- What you need to do
In the entries below, find the line with "Kurzfilm verarbeitet." and the line with "Erscheinung. So spielte". Return those two lines and all lines between them, exactly.
Information Block Start
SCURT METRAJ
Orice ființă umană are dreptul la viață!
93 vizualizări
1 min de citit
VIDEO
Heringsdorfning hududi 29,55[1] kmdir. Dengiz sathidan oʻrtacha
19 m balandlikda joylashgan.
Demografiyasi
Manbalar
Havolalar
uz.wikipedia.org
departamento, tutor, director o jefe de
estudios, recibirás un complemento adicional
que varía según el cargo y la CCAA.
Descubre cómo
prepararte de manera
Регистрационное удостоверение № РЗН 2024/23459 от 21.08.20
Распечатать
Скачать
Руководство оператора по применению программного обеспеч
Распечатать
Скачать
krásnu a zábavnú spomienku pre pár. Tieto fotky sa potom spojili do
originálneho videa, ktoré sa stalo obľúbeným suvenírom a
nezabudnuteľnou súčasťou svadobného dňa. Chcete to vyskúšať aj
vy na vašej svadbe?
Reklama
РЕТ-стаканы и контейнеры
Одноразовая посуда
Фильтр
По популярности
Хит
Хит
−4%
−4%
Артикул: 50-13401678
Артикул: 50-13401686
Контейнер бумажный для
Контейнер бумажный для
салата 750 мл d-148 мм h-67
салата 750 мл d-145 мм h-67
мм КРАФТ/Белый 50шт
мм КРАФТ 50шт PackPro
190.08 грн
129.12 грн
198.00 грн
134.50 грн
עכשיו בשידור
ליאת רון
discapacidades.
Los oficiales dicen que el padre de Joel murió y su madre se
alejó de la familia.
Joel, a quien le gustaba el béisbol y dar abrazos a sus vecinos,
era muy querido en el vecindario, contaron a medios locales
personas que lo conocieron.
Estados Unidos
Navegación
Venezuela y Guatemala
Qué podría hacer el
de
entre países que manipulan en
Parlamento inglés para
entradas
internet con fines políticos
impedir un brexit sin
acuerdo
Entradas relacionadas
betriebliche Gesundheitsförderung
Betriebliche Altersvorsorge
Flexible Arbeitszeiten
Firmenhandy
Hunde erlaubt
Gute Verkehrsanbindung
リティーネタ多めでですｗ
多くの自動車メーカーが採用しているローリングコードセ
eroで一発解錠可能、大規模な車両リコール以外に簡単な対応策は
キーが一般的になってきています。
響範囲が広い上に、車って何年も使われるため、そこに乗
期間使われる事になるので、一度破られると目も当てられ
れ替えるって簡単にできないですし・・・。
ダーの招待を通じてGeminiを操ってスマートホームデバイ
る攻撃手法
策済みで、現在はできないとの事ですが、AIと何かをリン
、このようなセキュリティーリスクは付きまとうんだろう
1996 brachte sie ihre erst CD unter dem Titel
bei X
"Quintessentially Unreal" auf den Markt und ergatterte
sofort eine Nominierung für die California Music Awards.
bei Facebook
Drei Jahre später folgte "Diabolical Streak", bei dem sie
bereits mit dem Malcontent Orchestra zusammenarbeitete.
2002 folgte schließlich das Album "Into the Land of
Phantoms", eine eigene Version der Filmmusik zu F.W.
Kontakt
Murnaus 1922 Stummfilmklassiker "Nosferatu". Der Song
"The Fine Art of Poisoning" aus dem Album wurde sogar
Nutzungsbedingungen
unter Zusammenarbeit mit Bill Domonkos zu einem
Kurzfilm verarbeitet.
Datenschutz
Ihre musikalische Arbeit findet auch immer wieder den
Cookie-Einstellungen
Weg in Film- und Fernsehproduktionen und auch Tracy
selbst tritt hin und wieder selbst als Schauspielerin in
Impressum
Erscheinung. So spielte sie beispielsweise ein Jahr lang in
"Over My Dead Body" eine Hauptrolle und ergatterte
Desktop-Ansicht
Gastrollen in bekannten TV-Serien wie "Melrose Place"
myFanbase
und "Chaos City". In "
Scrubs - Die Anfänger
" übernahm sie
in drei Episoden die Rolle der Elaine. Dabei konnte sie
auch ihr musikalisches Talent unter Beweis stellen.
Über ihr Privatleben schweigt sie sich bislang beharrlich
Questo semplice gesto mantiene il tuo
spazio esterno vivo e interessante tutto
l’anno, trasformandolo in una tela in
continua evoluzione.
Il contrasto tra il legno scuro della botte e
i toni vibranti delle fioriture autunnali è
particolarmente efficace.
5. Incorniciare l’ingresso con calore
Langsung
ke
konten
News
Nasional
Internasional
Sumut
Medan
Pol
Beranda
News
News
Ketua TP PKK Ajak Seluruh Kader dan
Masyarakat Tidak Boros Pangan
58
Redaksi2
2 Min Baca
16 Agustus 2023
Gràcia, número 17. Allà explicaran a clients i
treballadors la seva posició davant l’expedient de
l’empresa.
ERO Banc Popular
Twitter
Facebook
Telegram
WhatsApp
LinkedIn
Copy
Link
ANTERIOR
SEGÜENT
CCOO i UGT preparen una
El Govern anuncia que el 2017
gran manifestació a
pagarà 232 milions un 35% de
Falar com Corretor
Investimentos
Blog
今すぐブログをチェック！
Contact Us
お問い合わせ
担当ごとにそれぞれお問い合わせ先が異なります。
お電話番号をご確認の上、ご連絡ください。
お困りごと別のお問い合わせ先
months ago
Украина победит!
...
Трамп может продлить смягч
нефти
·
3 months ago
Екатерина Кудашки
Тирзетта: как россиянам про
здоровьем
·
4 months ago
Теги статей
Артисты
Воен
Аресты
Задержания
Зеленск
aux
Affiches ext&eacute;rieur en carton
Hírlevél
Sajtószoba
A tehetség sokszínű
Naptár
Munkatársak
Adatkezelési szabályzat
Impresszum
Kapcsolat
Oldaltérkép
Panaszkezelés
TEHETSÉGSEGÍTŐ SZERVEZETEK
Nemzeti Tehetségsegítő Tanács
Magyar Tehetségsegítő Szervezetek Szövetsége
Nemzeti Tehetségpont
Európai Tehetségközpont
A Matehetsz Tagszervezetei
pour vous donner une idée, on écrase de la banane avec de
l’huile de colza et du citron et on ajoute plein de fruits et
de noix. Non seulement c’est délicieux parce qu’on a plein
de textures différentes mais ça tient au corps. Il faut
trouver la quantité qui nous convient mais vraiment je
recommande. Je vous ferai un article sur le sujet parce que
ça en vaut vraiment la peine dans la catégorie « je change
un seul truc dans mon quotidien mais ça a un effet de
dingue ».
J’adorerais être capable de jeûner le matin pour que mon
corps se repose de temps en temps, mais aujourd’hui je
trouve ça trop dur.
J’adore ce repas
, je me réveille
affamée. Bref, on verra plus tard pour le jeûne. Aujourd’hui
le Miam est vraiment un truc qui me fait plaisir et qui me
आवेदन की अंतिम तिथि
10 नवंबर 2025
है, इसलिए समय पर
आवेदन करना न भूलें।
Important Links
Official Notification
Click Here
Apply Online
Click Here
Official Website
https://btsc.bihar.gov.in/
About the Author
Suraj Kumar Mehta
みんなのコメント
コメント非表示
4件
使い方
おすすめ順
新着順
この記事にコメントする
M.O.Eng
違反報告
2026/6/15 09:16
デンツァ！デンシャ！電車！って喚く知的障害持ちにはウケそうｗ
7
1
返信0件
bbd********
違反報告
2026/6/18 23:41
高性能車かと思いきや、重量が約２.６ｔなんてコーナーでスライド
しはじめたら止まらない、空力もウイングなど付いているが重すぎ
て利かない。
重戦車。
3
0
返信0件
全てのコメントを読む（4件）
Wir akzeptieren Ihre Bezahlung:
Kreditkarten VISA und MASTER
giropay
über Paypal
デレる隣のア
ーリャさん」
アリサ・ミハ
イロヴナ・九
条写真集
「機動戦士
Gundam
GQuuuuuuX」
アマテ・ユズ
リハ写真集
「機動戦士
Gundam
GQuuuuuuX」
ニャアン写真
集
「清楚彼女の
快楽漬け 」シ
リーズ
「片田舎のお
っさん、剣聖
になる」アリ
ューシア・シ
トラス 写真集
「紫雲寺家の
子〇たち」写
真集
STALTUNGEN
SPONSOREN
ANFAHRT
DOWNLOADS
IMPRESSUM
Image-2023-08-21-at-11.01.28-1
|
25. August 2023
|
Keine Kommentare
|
Information Block End
- Response for this exercise
Kurzfilm verarbeitet.
Datenschutz
Ihre musikalische Arbeit findet auch immer wieder den
Cookie-Einstellungen
Weg in Film- und Fernsehproduktionen und auch Tracy
selbst tritt hin und wieder selbst als Schauspielerin in
Impressum
Erscheinung. So spielte sie beispielsweise ein Jahr lang in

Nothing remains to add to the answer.